Kalbim ağzımda atıyordu. Acayip tırsıyordum. Neydi şimdi bu. Nerden bile bilirdi ki, nasıl öyrenmişdi .?Peki bunu söylemekde amacı neydi?
"Zuhre" benim göbeğimin sağ tarafında olan dövmeydi. Çocukluğumdan vardı o ama ben anlamı ne bilmiyorum. Bu güne kadar da kimseye söylemedim , kimsede görmedi. Aslı bile bilmiyor öyle bir dövmem olduğunu. Hiç merak etmemiştim de bu güne kadar . Sanki hep orda olmalıymış gibi, normalmiş gibi hiss ediyordum. Ama şimdi içime bir kurt düşdü. Hem dövmemin anlamını merak ediyorum hem de ultra yakışıklı patronumun bunu nerden bildiyini?
Gitdikçe dahada yaklaşıyordu yüzüme, bakışları da bir garipdi. Hiç böyle baktığını görmemiştim daha önce. Genellikle sinirli yada öfkeli bakardı. Kusursuz yüzüne dalıp ,düşüncelerimde boğuşmamdan ayıran sakin ama bir az sinirli sesi oldu.
" Aptalmısın neden onca katı merdivenle çıkıyorsun? Bu şirketde asansör süs niyetinemi yapıldı! ?"

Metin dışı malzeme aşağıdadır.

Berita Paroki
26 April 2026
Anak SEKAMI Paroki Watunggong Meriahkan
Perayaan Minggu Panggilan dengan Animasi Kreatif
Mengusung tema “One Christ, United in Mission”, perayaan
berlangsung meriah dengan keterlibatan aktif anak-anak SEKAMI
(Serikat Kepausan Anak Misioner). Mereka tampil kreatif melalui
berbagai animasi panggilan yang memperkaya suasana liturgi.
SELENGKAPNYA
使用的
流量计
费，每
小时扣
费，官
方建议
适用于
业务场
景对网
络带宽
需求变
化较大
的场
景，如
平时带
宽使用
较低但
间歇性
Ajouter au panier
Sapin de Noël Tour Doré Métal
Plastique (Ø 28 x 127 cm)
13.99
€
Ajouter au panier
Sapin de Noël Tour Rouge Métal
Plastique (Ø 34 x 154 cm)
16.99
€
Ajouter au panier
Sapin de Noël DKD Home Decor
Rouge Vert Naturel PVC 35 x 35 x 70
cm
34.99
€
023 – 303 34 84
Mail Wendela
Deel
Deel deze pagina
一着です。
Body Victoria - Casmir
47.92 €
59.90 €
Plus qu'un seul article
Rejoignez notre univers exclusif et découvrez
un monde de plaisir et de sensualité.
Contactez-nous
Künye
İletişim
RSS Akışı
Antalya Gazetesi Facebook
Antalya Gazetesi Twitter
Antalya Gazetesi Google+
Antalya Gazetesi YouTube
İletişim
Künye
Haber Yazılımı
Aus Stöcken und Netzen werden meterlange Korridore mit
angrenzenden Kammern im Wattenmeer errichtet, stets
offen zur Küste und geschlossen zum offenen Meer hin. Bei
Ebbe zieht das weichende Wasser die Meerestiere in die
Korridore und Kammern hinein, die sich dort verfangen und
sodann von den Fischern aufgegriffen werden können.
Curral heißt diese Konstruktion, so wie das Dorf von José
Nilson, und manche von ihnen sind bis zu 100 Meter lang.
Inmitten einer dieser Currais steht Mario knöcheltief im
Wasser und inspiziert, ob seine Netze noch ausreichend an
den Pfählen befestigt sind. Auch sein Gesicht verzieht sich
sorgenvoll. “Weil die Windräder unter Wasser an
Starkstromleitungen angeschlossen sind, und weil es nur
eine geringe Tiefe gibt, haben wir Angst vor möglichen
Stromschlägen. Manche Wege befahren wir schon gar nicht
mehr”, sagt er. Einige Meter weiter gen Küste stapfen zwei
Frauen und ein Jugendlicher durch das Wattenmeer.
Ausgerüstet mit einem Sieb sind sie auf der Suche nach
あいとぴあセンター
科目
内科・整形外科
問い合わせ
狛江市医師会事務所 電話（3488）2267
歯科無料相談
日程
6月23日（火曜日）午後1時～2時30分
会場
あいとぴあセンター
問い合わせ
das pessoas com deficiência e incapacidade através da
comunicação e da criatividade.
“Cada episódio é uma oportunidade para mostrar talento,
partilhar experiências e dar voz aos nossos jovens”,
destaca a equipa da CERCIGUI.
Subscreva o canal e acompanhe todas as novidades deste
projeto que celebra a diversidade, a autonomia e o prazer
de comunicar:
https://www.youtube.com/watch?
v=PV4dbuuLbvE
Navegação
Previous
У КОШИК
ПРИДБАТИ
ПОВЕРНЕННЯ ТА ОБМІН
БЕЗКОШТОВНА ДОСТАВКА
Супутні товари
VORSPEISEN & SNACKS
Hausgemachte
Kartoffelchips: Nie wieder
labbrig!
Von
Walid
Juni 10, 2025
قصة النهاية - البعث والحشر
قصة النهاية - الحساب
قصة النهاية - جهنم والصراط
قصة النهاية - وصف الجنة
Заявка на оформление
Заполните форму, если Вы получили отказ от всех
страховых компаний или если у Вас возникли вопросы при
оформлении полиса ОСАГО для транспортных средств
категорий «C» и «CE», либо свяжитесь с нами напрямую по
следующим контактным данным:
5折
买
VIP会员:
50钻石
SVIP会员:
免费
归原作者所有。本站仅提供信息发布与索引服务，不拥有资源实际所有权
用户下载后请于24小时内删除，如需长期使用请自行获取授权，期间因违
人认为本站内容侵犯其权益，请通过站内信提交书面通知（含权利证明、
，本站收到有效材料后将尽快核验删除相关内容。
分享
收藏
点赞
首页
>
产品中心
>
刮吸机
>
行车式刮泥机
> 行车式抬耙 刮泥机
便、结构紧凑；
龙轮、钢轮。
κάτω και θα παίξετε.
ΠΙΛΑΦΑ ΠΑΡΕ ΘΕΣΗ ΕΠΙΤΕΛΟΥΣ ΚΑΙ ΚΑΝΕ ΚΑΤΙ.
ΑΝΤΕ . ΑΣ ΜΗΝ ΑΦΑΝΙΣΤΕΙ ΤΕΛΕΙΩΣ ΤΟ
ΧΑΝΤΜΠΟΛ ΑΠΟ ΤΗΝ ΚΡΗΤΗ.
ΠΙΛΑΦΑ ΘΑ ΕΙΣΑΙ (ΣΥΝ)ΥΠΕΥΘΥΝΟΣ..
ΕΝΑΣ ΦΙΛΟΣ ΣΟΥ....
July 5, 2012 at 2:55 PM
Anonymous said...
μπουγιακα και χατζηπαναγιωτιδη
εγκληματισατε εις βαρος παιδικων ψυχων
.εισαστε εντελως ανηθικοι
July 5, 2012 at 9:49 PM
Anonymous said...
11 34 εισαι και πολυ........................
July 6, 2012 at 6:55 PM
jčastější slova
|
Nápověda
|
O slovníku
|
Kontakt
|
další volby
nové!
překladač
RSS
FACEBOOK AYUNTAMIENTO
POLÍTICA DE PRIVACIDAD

" Asansörden korkuyorum" sesim kısık ve cılız çıkmıştı. Sonra birden geriye çekildi, çalışma masasına geçip oturdu. Garip hiss etmişdim. Böyle sanki uzaklaştı diye ağlamak istiyordum. Ne saçma ama oysa ki düne kadar gıcık patronumdu. İlk tanıştığım adam değildi sanki, gariplik vardı bakışlarında, şefkatmi gülümseme mi tam anlamdıramıyorum. Yada beni şuan beyin ölümü yaşıyorum, saçma sapan hayaller kuruyorum. Tabi canım onca merdiveni koşarak çıkarsan sonu böyle olur.
Saçma düşüncelerime bir son verdim , çantamdan not defterimi çıkarıp söylediklerini not ediyordum. Dövme konusu da bir anda kapandı ama onu nerden bildiyini bir gün mutlaka sormam gerekdiyini aklımın bir köşesine yazdım. Tabi zeki ben unutmassam. Övünmek gibi olmasın da aşırı derecede kuş beyinliyim. Bir tek bu da değil sakarım , korkağım, gevezeyim , çocukca düşünüp saçma salak konuşurum sonr-... neyse övünmeyi şimdilik bıraksam iyi olur. Önemli notlar veriyor!............................................
Bir günü daha bitirib sonunda şirketden çıka bilmişdim. Hava güzel olduğundan otobüse binmedim. Yürüyerek gidiyordum ki, yanımdan geçen araba birden önümde durdu. İçinden takım elbiseli bir adam indi ve bana yaklaşdı. Korktum bir an ama adamın konuşmasıyla rahatladım.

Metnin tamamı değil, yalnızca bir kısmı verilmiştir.